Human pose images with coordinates
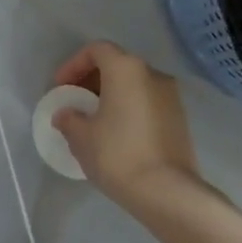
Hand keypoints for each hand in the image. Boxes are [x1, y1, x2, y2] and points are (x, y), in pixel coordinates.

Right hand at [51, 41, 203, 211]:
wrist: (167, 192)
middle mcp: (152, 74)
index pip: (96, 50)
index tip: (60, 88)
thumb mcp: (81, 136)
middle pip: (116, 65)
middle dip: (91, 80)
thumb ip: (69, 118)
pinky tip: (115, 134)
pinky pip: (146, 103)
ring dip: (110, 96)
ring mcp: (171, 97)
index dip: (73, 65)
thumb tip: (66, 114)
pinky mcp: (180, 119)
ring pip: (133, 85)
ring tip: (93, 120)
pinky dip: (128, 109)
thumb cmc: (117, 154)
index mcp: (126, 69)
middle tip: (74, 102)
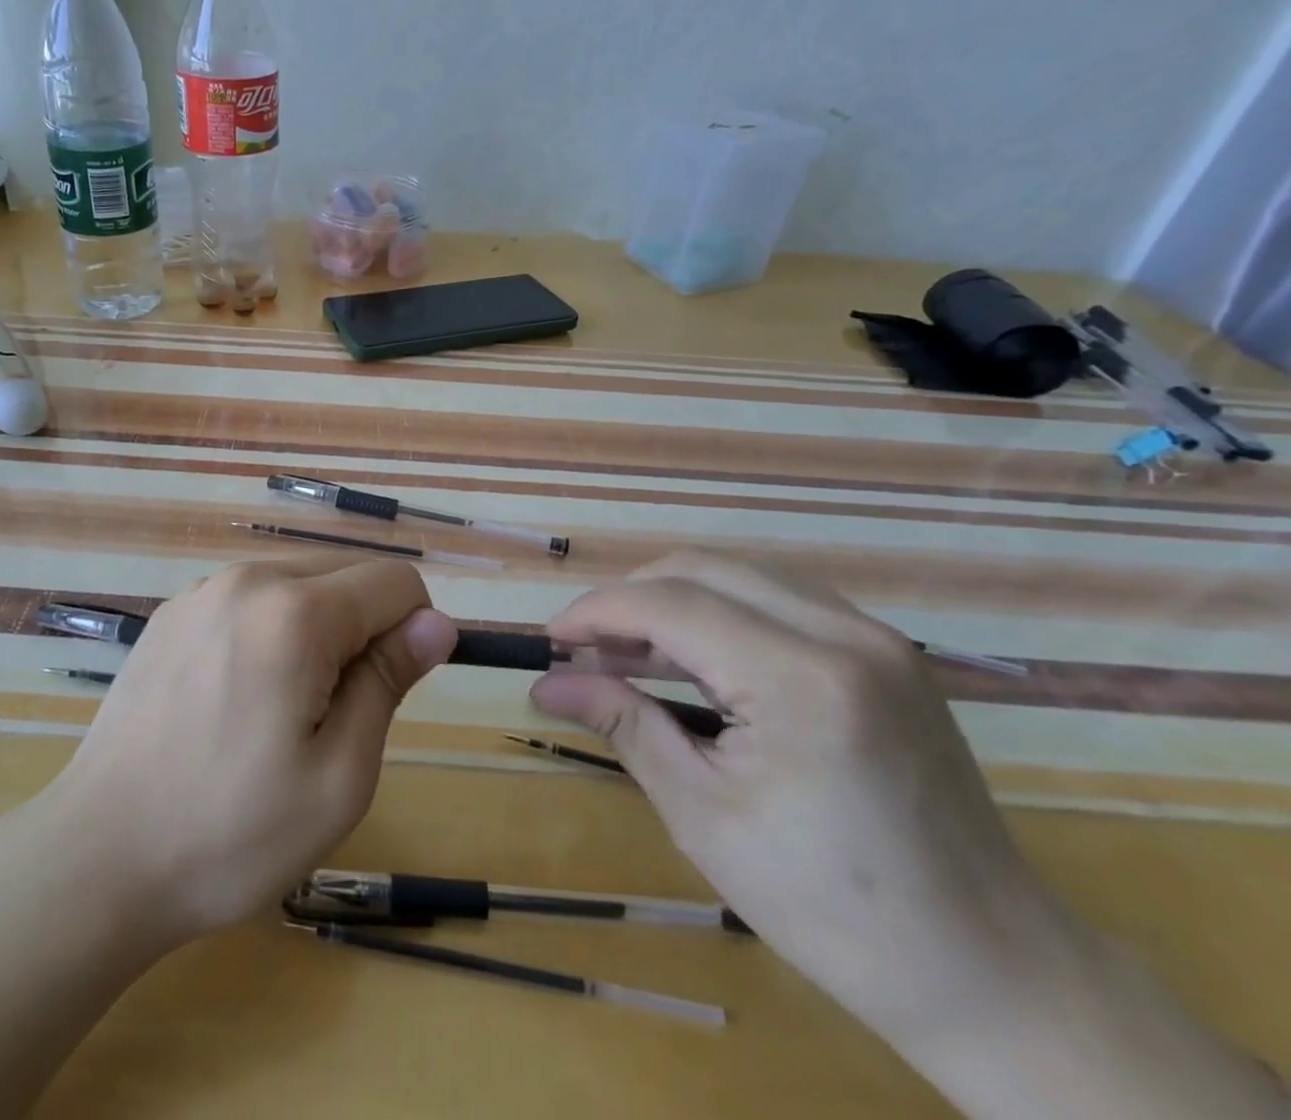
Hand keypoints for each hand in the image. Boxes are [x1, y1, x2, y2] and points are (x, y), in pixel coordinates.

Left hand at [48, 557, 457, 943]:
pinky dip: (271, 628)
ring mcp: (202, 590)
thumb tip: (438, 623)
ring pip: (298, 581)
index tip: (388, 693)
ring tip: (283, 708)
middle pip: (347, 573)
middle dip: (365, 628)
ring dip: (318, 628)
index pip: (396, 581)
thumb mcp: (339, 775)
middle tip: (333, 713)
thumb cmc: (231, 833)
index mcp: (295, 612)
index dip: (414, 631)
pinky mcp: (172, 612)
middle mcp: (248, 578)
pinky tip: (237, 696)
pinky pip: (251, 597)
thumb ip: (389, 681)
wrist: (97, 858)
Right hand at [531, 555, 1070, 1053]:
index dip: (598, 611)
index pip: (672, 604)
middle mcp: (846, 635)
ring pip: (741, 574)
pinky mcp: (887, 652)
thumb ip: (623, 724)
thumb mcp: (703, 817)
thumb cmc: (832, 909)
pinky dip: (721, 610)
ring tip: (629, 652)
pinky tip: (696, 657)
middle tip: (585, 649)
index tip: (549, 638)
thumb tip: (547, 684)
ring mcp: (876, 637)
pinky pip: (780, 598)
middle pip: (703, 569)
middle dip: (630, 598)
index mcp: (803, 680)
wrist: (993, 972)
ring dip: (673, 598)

— Exercise brief —
Above are some records; copy exactly the lines from the one with "ring tip: (283, 708)" through the one with "index dip: (598, 611)", both included, and no others.

— The answer —
ring tip: (283, 708)
middle pip: (347, 573)
middle dip: (365, 628)
ring dip: (318, 628)
index pip: (396, 581)
thumb mcp: (339, 775)
middle tip: (333, 713)
thumb cmc: (231, 833)
index mcp: (295, 612)
index dip: (414, 631)
pinky mcp: (172, 612)
middle mcp: (248, 578)
pinky tip: (237, 696)
pinky pip: (251, 597)
thumb ip: (389, 681)
wrist: (97, 858)
Right hand at [531, 555, 1070, 1053]:
index dip: (598, 611)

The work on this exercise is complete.